Suite à la référence au post cité ci-dessous (voir la contribution du jour Les Chemins de la philosophie), j'écoute  la pastille avec en mémoire Carlo Rovelli on why time is not what it seems (BBC 4 08/05/2018).
masterkey(http://www.regardfc.com/t748p10-la-conversation-scientifique#30348) a écrit: (...) dans la Conversation scientifique sur le sujet "Le temps existe-t-il ?", c'est (Me and Bobbie McGee) le premier morceau choisi à l'instant par Carlo Rovelli, après une explication des plus originales de la chute des corps en relativité générale : [son mp3="https://media.radiofrance-podcast.net/podcast09/13957-17.03.2018-ITEMA_21619445-0.mp3" debut="20:32" fin="59:00"]
Profitons-en pour dire que c'est un des rares numéros vraiment intéressants de l'émission ces temps-ci, la faute pour beaucoup à Carlo Rovelli, co-inventeur de la théorie de la Gravité quantique à boucles (LQG, Loop Quantum Gravity) et passionné médiateur des idées scientifico-philosophiques. Toujours agréable à l'écoute car il n'hésite jamais à réfléchir en direct, à se contredire et en convenir, et ne tente jamais de faire passer les hiatus de sa pensée pour de la profondeur (...).
Extraite de la pastille, la chanson de Janis Joplin* dont Etienne Klein prend malicieusement une phrase** en rapport avec le temps pour expliquer le choix de Carlo Rovelli dont les raisons sont autres : [son mp3="https://media.radiofrance-podcast.net/podcast09/13957-17.03.2018-ITEMA_21619445-0.mp3" debut="23:01" fin="26:30"]

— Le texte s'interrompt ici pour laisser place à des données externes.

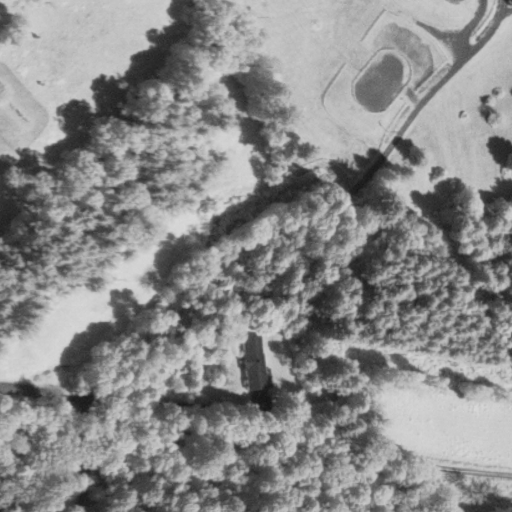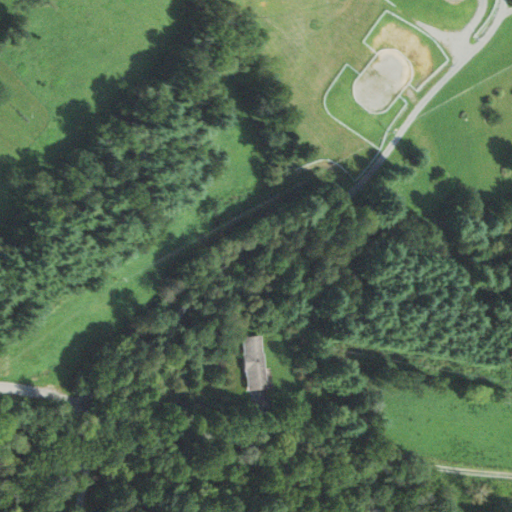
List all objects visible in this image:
road: (506, 8)
road: (301, 217)
building: (255, 363)
road: (160, 401)
road: (253, 448)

Si tous les rebelles devenaient des Carlo Rovelli*** et en avaient l'envergure, on encouragerait France Culture à poursuivre ses appels répétés à la révolte...

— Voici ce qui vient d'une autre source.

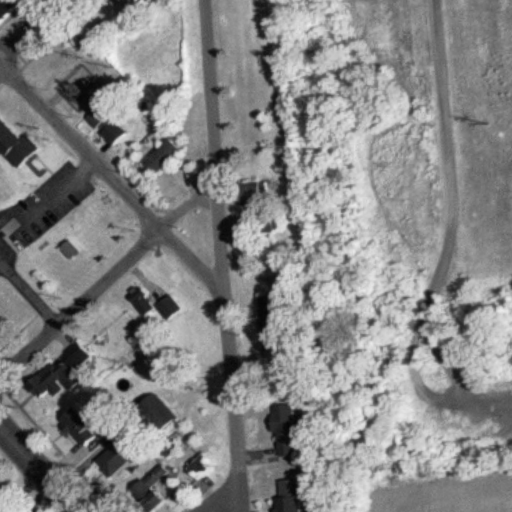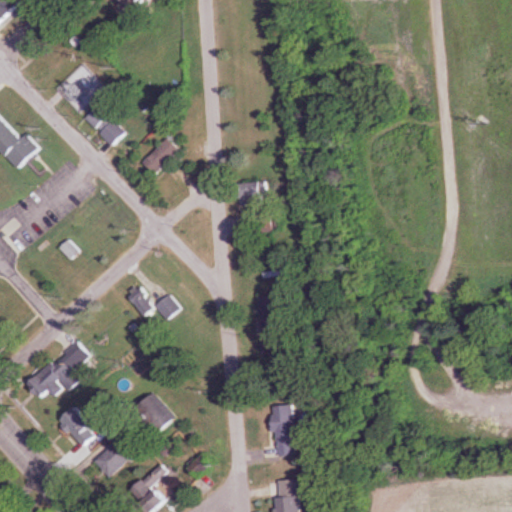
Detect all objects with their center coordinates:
building: (145, 0)
building: (11, 10)
road: (32, 31)
building: (108, 126)
building: (16, 143)
building: (163, 159)
road: (111, 178)
building: (257, 196)
building: (264, 226)
road: (220, 256)
road: (104, 281)
building: (157, 306)
building: (10, 319)
building: (277, 329)
building: (72, 363)
building: (84, 427)
building: (288, 432)
building: (121, 457)
road: (38, 468)
building: (204, 475)
building: (156, 483)
road: (221, 502)
building: (291, 505)
building: (1, 510)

L'occasion de revenir à la série de qualité que j'ai récemment signalée dans la fil des Nuits : Janis Joplin, par Jeanne-Martine Vacher : France Culture à son meilleur (1995)

Après la pastille musicale, Rovelli revenait aux choses sérieuses, c'est tout à fait stimulant (mais on s'accroche...). On note aussi la capacité qu'a le physicien italien de s'exprimer tout aussi bien en anglais qu'en français. Merci masterkey pour ces pistes scientifiques trop peu souvent empruntées.

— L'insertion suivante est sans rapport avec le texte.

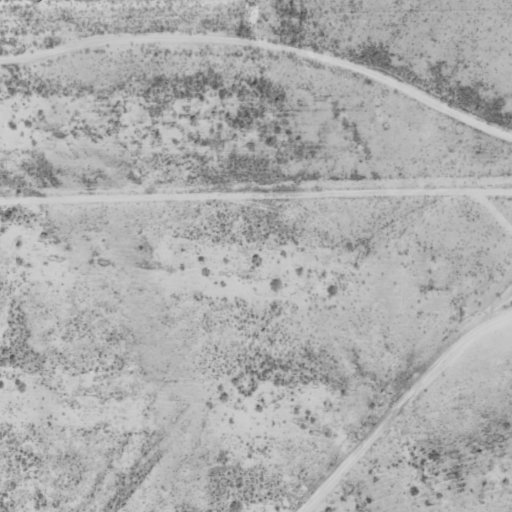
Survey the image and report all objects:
road: (264, 44)
road: (420, 405)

*Janis Joplin Me and Bobby McGee (enregistré la veille de sa mort d'une overdose, à 27 ans, en octobre 1970)

Busted flat in Baton Rouge, waitin' for a train
And I's feelin' near as faded as my jeans
Bobby thumbed a diesel down, just before it rained
It rode us all the way to New Orleans
I pulled my harpoon out of my dirty red bandanna
I was playin' soft while Bobby sang the blues, yeah
Windshield wipers slappin' time, I was holdin' Bobby's hand in mine
We sang every song that driver knew
Freedom's just another word for nothin' left to lose
Nothin', don't mean nothin' hon' if it ain't free, no no
And, feelin' good was easy, Lord, when he sang the blues
You know, feelin' good was good enough for me
Good enough for me and my Bobby McGee
From the Kentucky coal mine to the California sun
There Bobby shared the secrets of my soul
Through all kinds of weather, through everything we done
Yeah, Bobby baby kept me from the cold
One day up near Salinas, Lord, I let him slip away
He's lookin' for that home, and I hope he finds it
** But, I'd trade all of my tomorrows, for a single yesterday
To be holdin' Bobby's body next to mine
Freedom's just another word for nothin' left to lose
Nothin', that's all that Bobby left me, yeah
But, feelin' good was easy, Lord, when he sang the blues
Hey, feelin' good was good enough for me, mm-hmm
Good enough for me and my Bobby McGee
(...)


*** Invité : Carlo Rovelli, physicien, professeur à l'Université de la Méditerranée à Marseille. Carlo Rovelli a développé avec l'américain Lee Smolin la théorie de la gravitation quantique à boucles visant, en quelque sorte, à unifier la relativité générale et la physique quantique. Son dernier livre, L'Ordre du temps, vient de paraître aux éditions Flammarion.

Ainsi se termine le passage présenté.